“Britain has had enough of experts,” said Michael Gove in 2016. As a Brexiter, he was aware that his team were getting trounced on both generalities and details when it came to the EU. None of them knew what they were talking about and this was a way to neutralise knowledge and competence in the campaign.
Unfortunately for everybody, Brexit won and this clutch of self-proclaimed anti-experts set about implementing a prize they never expected to win. “Britain has had enough of exports” became reality as UK trade suddenly permanently dropped as a result of these useless fools.
This brings me on to RFK, oh good. “Trusting the experts is not a feature of either science or democracy,” was the outpouring from what is left of his brain. It echoes Gove’s comment, but takes the ignorance and stupidity to new levels. I guess everything is bigger in the land of opportunity.

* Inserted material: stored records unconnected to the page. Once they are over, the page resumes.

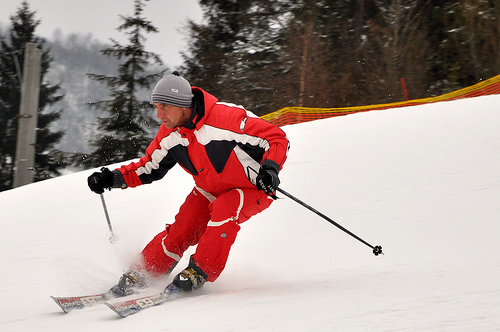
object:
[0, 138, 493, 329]
ground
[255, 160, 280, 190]
hand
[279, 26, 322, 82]
branch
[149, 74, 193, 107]
hat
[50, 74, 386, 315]
man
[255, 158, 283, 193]
glove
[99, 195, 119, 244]
ski pole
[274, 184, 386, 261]
ski pole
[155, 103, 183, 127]
face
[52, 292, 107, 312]
ski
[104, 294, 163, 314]
ski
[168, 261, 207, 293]
boot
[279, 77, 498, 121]
fence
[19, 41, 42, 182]
wood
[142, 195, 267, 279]
pants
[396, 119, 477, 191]
snow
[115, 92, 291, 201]
jacket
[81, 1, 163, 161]
trees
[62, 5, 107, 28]
sky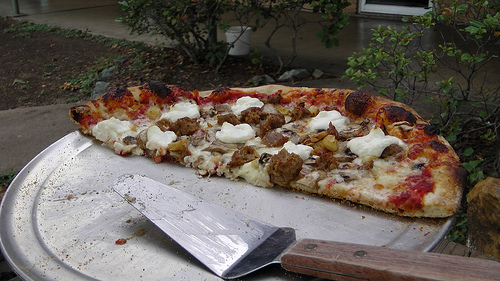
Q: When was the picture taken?
A: Daytime.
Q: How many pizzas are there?
A: One.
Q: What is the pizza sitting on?
A: A pan.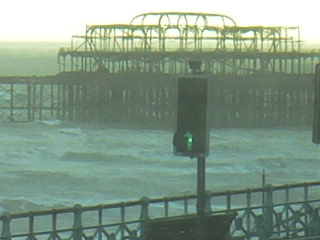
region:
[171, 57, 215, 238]
black traffic signal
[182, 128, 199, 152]
green go arrow on traffic signal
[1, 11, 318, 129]
bridge over the water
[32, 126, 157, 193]
choppy waves in ocean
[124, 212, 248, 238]
a bench by the water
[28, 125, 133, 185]
the water is gray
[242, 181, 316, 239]
a fence by the water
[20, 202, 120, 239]
the fence is gray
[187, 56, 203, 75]
camera on top of the traffic signal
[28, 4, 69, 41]
the sky is white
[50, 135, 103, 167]
Water along the walkway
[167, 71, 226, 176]
Traffic light near the water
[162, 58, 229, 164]
Traffic light with a green light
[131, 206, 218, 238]
Park bench along the water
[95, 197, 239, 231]
Railing along the water way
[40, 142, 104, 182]
Ruff water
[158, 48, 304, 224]
Traffic intersection near the water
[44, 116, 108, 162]
Ruff white caps on the water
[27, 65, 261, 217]
Waves coming in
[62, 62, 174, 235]
Walkway with rainy weather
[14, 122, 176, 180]
water is murky and green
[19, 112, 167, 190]
water is murky and green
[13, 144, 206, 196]
water is murky and green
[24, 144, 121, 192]
water is murky and green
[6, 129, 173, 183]
water is murky and green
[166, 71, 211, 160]
traffice sign is black light is green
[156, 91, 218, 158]
traffic sign is black light is green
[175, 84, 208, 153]
traffic sign is black light is green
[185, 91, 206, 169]
traffic sign is black light is green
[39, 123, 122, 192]
the water is blue green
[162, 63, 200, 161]
green signal light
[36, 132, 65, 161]
rough gray waves in ocean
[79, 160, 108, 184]
rough gray waves in ocean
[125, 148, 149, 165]
rough gray waves in ocean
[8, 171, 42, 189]
rough gray waves in ocean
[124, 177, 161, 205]
rough gray waves in ocean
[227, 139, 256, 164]
rough gray waves in ocean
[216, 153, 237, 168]
rough gray waves in ocean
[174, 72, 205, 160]
signal light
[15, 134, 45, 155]
rough waves in gray water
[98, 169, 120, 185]
rough waves in gray water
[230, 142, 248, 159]
rough waves in gray water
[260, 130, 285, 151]
rough waves in gray water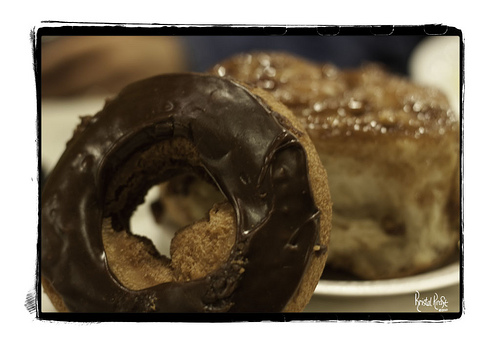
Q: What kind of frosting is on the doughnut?
A: Chocolate.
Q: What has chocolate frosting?
A: The doughnut.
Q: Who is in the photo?
A: Nobody.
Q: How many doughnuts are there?
A: One.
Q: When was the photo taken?
A: Daytime.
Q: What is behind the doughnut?
A: A cinnamon roll.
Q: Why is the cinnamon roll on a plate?
A: To serve it.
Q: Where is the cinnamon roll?
A: On a plate.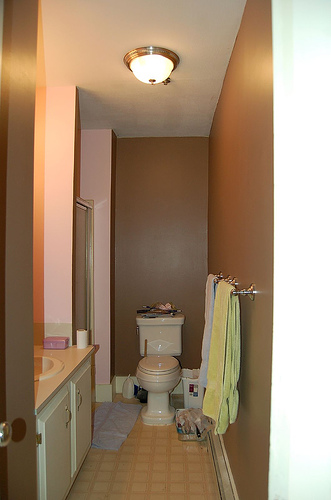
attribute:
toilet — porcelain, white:
[137, 323, 179, 427]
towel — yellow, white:
[211, 296, 241, 417]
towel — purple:
[103, 411, 124, 453]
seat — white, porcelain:
[141, 367, 179, 378]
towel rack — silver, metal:
[241, 287, 259, 298]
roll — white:
[77, 333, 88, 347]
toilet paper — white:
[81, 344, 89, 349]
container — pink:
[44, 339, 72, 351]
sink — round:
[36, 360, 54, 375]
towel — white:
[206, 285, 210, 318]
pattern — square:
[112, 466, 128, 482]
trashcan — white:
[184, 378, 203, 406]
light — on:
[135, 55, 170, 84]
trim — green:
[39, 327, 61, 332]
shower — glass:
[80, 212, 92, 329]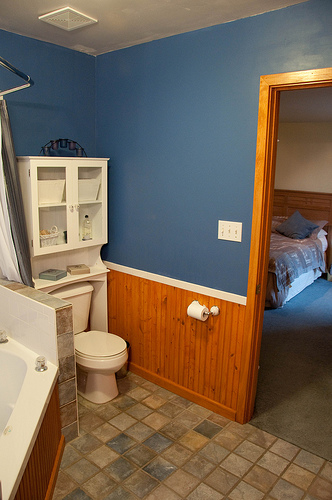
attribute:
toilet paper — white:
[185, 302, 209, 321]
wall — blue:
[96, 6, 330, 416]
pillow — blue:
[275, 211, 319, 240]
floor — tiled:
[52, 374, 330, 500]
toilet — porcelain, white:
[52, 281, 130, 402]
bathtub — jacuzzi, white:
[1, 331, 66, 498]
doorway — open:
[236, 65, 331, 459]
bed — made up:
[264, 191, 331, 308]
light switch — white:
[216, 218, 243, 244]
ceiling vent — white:
[39, 4, 98, 33]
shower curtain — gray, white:
[0, 95, 35, 286]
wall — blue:
[1, 30, 98, 157]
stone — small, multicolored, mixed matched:
[140, 412, 173, 429]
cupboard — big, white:
[15, 155, 110, 329]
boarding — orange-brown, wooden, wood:
[109, 270, 246, 416]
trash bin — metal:
[115, 343, 131, 377]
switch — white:
[234, 229, 239, 238]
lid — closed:
[74, 328, 128, 355]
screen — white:
[2, 159, 23, 283]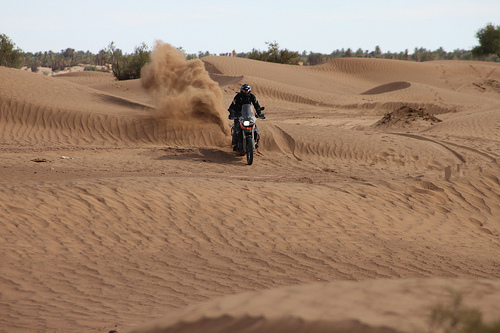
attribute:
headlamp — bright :
[239, 113, 252, 128]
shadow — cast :
[146, 130, 243, 170]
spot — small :
[356, 68, 410, 100]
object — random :
[50, 143, 81, 170]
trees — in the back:
[248, 42, 321, 62]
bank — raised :
[18, 100, 178, 160]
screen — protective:
[241, 105, 255, 115]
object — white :
[61, 154, 74, 162]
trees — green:
[30, 33, 168, 89]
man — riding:
[219, 76, 268, 121]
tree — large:
[468, 14, 498, 61]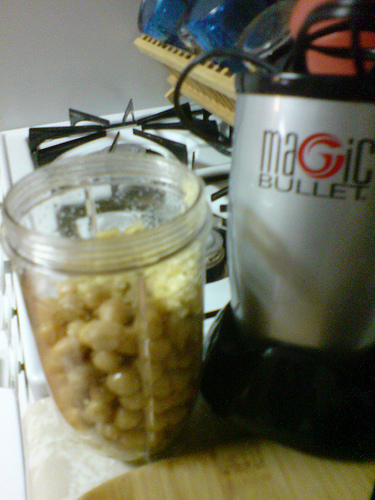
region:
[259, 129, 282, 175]
black letter on appliance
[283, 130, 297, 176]
black letter on appliance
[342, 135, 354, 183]
black letter on appliance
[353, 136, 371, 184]
black letter on appliance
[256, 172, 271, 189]
black letter on appliance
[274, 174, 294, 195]
black letter on appliance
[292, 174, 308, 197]
black letter on appliance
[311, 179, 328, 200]
black letter on appliance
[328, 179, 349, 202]
black letter on appliance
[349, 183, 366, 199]
black letter on appliance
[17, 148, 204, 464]
corn in a cup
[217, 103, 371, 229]
magic bullet on the table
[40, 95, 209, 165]
white and black stove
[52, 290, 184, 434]
corn kernels in a glass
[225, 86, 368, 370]
black and silver magic bullet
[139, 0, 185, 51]
blue cup on the shelf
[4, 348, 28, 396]
knob on the stove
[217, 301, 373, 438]
black base on the blender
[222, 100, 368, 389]
this is a blender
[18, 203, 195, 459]
a container with nuts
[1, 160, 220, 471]
the container is made of glass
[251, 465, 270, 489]
this is the table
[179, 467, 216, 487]
this is the table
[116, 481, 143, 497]
this is the table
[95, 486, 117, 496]
this is the table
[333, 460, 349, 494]
this is the table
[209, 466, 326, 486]
this is the table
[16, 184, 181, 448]
clear cup with legumes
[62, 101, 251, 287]
black covers on stove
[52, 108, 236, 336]
stove is white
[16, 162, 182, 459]
plastic cup on wood board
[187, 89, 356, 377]
black and silver juicer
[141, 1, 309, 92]
blue cups behind juicer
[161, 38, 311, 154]
black cord on juicer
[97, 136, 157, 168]
grey burners on oven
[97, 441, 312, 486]
board is light brown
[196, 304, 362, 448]
black base for juicer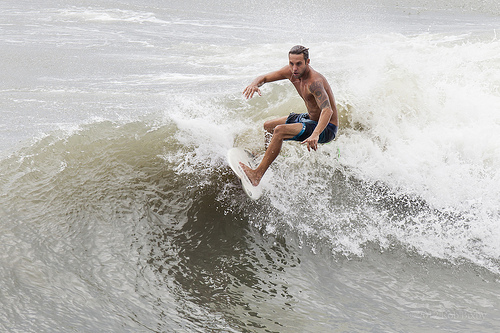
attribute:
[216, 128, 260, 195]
surfboard — white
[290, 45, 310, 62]
hair — dark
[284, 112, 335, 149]
swimsuit — blue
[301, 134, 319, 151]
hand — pointing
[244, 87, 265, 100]
hand — open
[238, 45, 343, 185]
man — white, balancing, young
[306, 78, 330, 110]
tattoo — large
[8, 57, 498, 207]
wave — rolling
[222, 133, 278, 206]
surf board — white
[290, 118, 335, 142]
trouser — black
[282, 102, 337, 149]
blue shorts — dark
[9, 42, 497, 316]
wave — big, gray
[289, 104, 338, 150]
shorts — cold, wet, board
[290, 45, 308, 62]
hair — brown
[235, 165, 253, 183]
letters — black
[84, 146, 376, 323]
water — grey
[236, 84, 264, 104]
hand — open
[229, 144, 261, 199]
surf board — nice, white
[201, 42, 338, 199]
man — tattoed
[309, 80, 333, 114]
tattoo — large, black, arm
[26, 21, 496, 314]
water — blue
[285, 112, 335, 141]
shorts — black, blue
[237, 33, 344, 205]
man — white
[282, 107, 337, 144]
trunks — blue, swim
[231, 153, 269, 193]
foot — man's, bare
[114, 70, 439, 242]
wave — natural, ocean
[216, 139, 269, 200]
surfboard — white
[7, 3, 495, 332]
water — grey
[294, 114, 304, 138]
trim — blue, light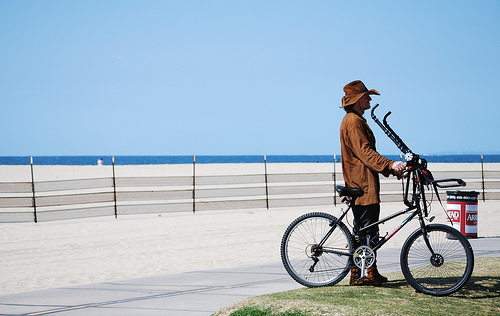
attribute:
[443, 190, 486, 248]
trash can — red, white, large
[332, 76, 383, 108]
hat — brown, floppy, covered, brow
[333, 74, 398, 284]
man — dressed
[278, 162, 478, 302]
bike — held, upright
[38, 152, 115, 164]
water — blue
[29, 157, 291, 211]
fence — see through, metal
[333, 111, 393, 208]
jacket — brown, long, brow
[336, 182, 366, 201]
seat — black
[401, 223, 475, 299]
tire — black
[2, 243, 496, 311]
trail — paved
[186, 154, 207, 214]
pole — metal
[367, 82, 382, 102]
brim — wide, floppy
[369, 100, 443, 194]
objects — long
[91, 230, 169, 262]
sand — white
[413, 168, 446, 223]
straps — assorted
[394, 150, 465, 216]
frames — assorted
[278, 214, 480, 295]
tires — black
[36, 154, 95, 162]
sea — blue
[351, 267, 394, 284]
shoes — brow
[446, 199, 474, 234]
drawig — red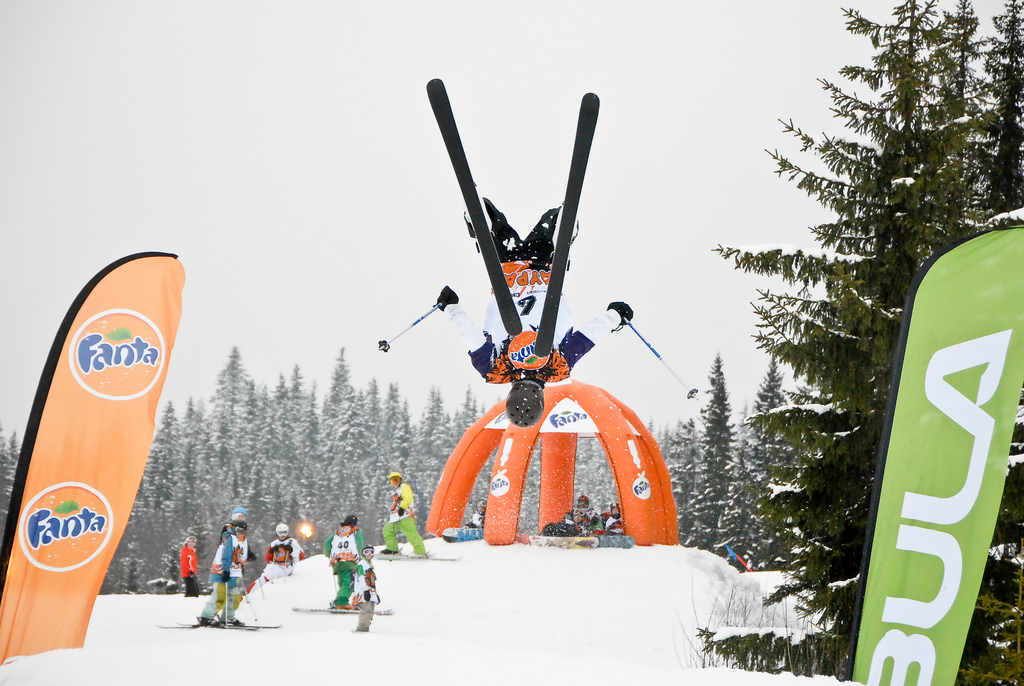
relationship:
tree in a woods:
[680, 348, 738, 552] [2, 1, 1020, 682]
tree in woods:
[648, 425, 674, 476] [2, 1, 1020, 682]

It strikes me that this goes beyond the Dunning-Kruger effect, the well-known result describing the fact that incompetent people tend to overestimate their own competence at a given task. It’s not merely that RFK overestimates his own competence, he also underestimates the competence of everybody else.
I don’t know if this is a real effect or something that can be tested. However, in the interests of science, democracy as well, I think he should urgently undergo some psychological evaluation. Preferably in a padded cell with a big lock on the door.